Quanto mais curto melhor! Só assim podemos passar logo para um outro evento. É muito chato estagnar-se. Principalmente, se nos envolvemos com o saber e o desenvolver do intelecto. Esse é o tema mais perigoso, pois quando se envolve se ama, quando se ama, se ama ao longo, quando se ama se aquece, quando alguém se aquece, não larga quem o aqueceu. Contudo, quando se ama o grande amor, tudo se acaba, se chora porque foi um longo afeto de infinitas lembranças. As grandes sinfonias nos levam ao delírio, esse é o verdadeiro amor. Só amamos o gigantesco, o maior, quando se tem apetite. As barrigas do curto estão magras, a ração midiática é pequena - não supre o que um cérebro sadio precisa para existir.
Não temos tempo
Assistir a filmes longos nem pensar! Para isso possuímos o curta-metragem de 5 minutos. São tantos vídeos para assistir! Não temos tempo. O tempo é apenas um flash. Quanto mais curto melhor. Romances?

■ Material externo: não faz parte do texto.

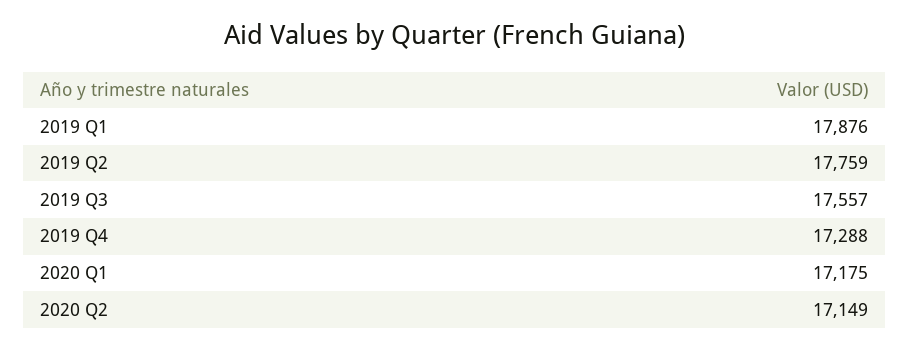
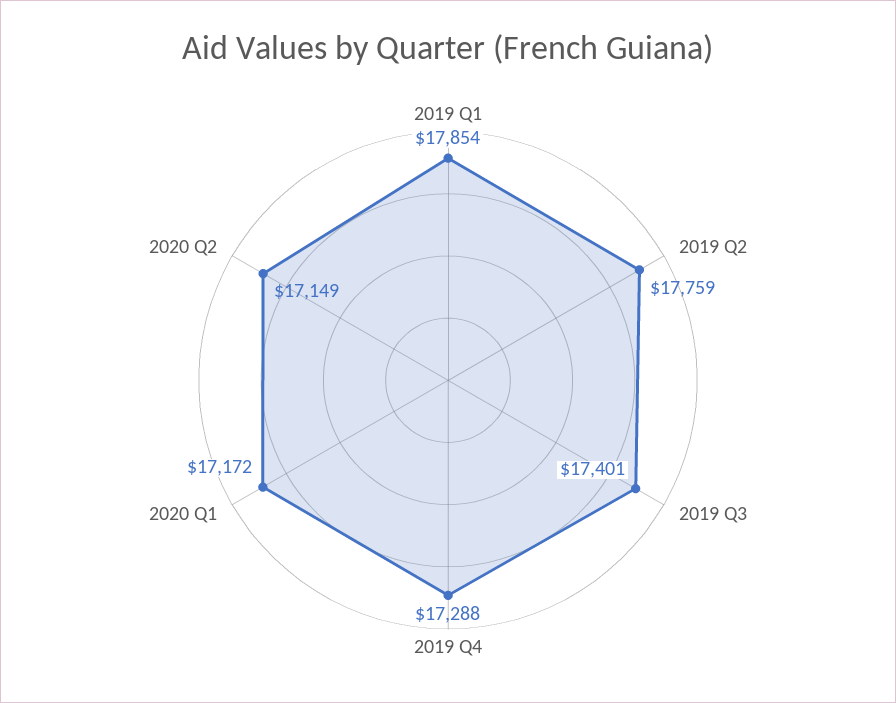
  {
-   "2019 Q1": 17876,
+   "2019 Q1": 17854,
    "2019 Q2": 17759,
-   "2019 Q3": 17557,
+   "2019 Q3": 17401,
    "2019 Q4": 17288,
-   "2020 Q1": 17175,
+   "2020 Q1": 17172,
    "2020 Q2": 17149
  }

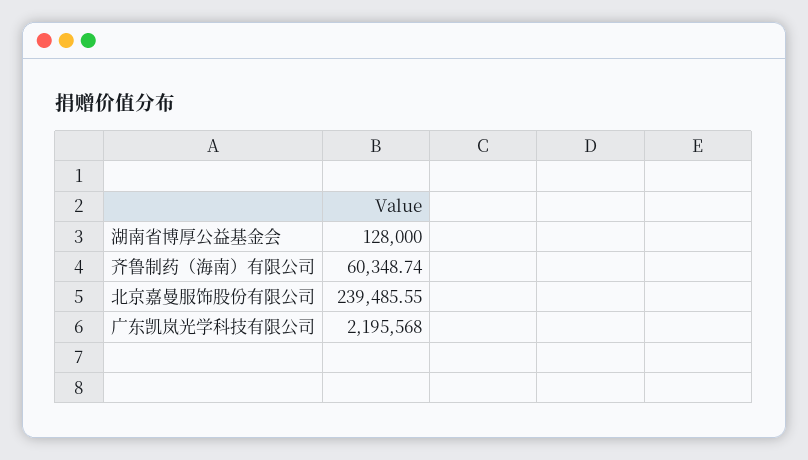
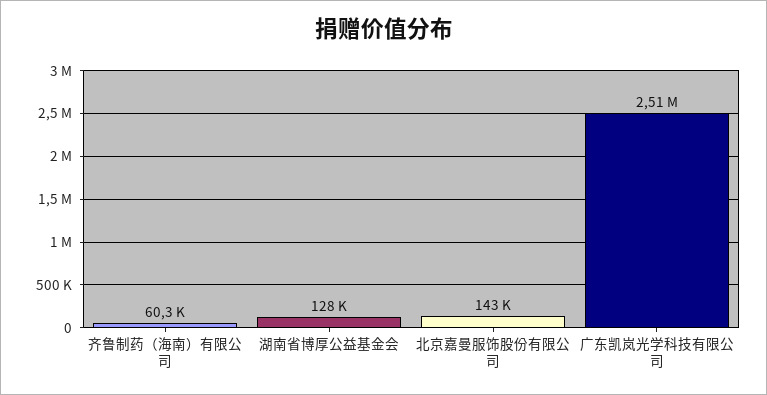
  {
    "湖南省博厚公益基金会": 128000,
    "齐鲁制药（海南）有限公司": 60348.74,
-   "北京嘉曼服饰股份有限公司": 239485.55,
+   "北京嘉曼服饰股份有限公司": 143000,
-   "广东凯岚光学科技有限公司": 2195568
+   "广东凯岚光学科技有限公司": 2510000
  }

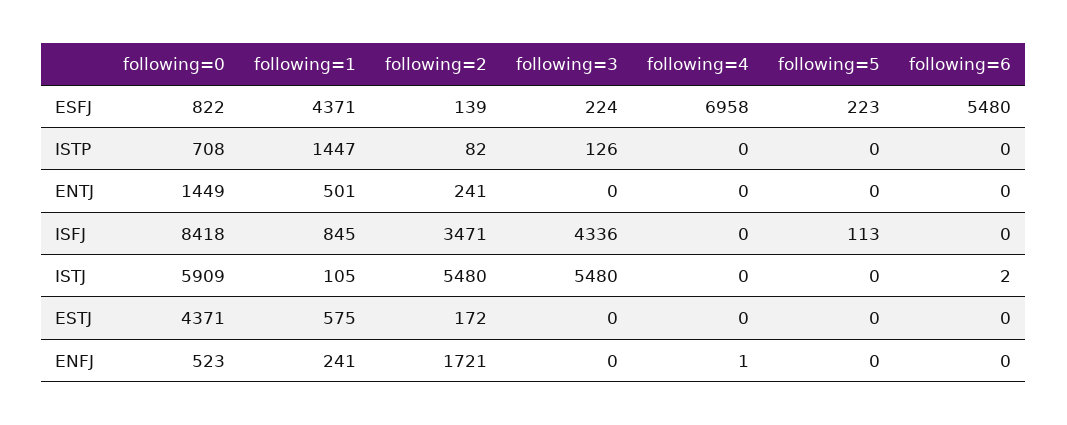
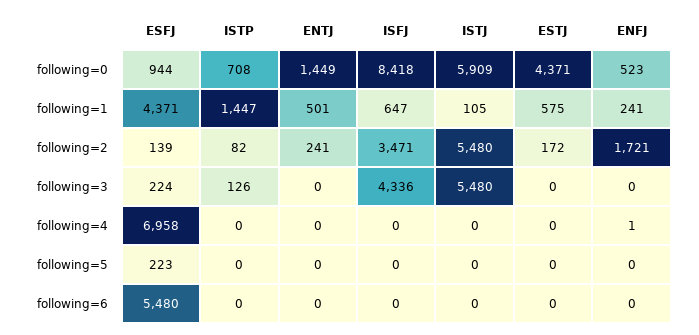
  {
    "following=0": {
-     "ESFJ": 822,
+     "ESFJ": 944,
      "ISTP": 708,
      "ENTJ": 1449,
      "ISFJ": 8418,
      "ISTJ": 5909,
      "ESTJ": 4371,
      "ENFJ": 523
    },
    "following=1": {
      "ESFJ": 4371,
      "ISTP": 1447,
      "ENTJ": 501,
-     "ISFJ": 845,
+     "ISFJ": 647,
      "ISTJ": 105,
      "ESTJ": 575,
      "ENFJ": 241
    },
    "following=2": {
      "ESFJ": 139,
      "ISTP": 82,
      "ENTJ": 241,
      "ISFJ": 3471,
      "ISTJ": 5480,
      "ESTJ": 172,
      "ENFJ": 1721
    },
    "following=3": {
      "ESFJ": 224,
      "ISTP": 126,
      "ENTJ": 0,
      "ISFJ": 4336,
      "ISTJ": 5480,
      "ESTJ": 0,
      "ENFJ": 0
    },
    "following=4": {
      "ESFJ": 6958,
      "ISTP": 0,
      "ENTJ": 0,
      "ISFJ": 0,
      "ISTJ": 0,
      "ESTJ": 0,
      "ENFJ": 1
    },
    "following=5": {
      "ESFJ": 223,
      "ISTP": 0,
      "ENTJ": 0,
-     "ISFJ": 113,
+     "ISFJ": 0,
      "ISTJ": 0,
      "ESTJ": 0,
      "ENFJ": 0
    },
    "following=6": {
      "ESFJ": 5480,
      "ISTP": 0,
      "ENTJ": 0,
      "ISFJ": 0,
-     "ISTJ": 2,
+     "ISTJ": 0,
      "ESTJ": 0,
      "ENFJ": 0
    }
  }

Só para pessoas especiais, os que têm tempo, são os que saboreiam as descrições minuciosas do “Grande Sertão: Veredas”. Quase quinhentas páginas são um delicioso martírio para uma alma que quer se elevar às alturas. É tão belo, mas é tão grande. Preciso é ler um pequeno poema. Mesmo assim se torna longo. Vamos, então, ouvir um “jingle”. A propaganda de massa roubou os ouvidos delicados, atraiu a atenção oferecendo um pequeno doce barato, bem açucarado.
As curtas mensagens do WhatsApp são as preferidas, porque as longas ensinam o que a vida é e não o que parece ser. A rapidez e o caminho mais curto é o do maior desespero, o da depressão, da ansiedade. Alguns estão contentes numa banheira. O mar está esquecido, pois é longo. Quero ouvir apenas música com dois acordes, a harmonia profunda embaralha meu entendimento. Adeus jazz, adeus mar, adeus sinfonia, adeus romance. O homem se transformou num “fast-time”, quer se transformar em Zeus, o mais poderoso, com seu raio, num transiente em milissegundos, o que despreza os mortais, porque tem poder. Se esse artigo fosse postado no facebook certamente seria pouco lido. Cuidado com os longos artigos, eles farão o homem pensar, e aí se corre o grande, extenso, largo, imenso perigo.
Melhor que fosse assim, na mudez! John Cage acertou em cheio. Quem tem ouvidos para ouvir, ouça! “Nonada”! assim começa o romance de João Guimarães Rosa.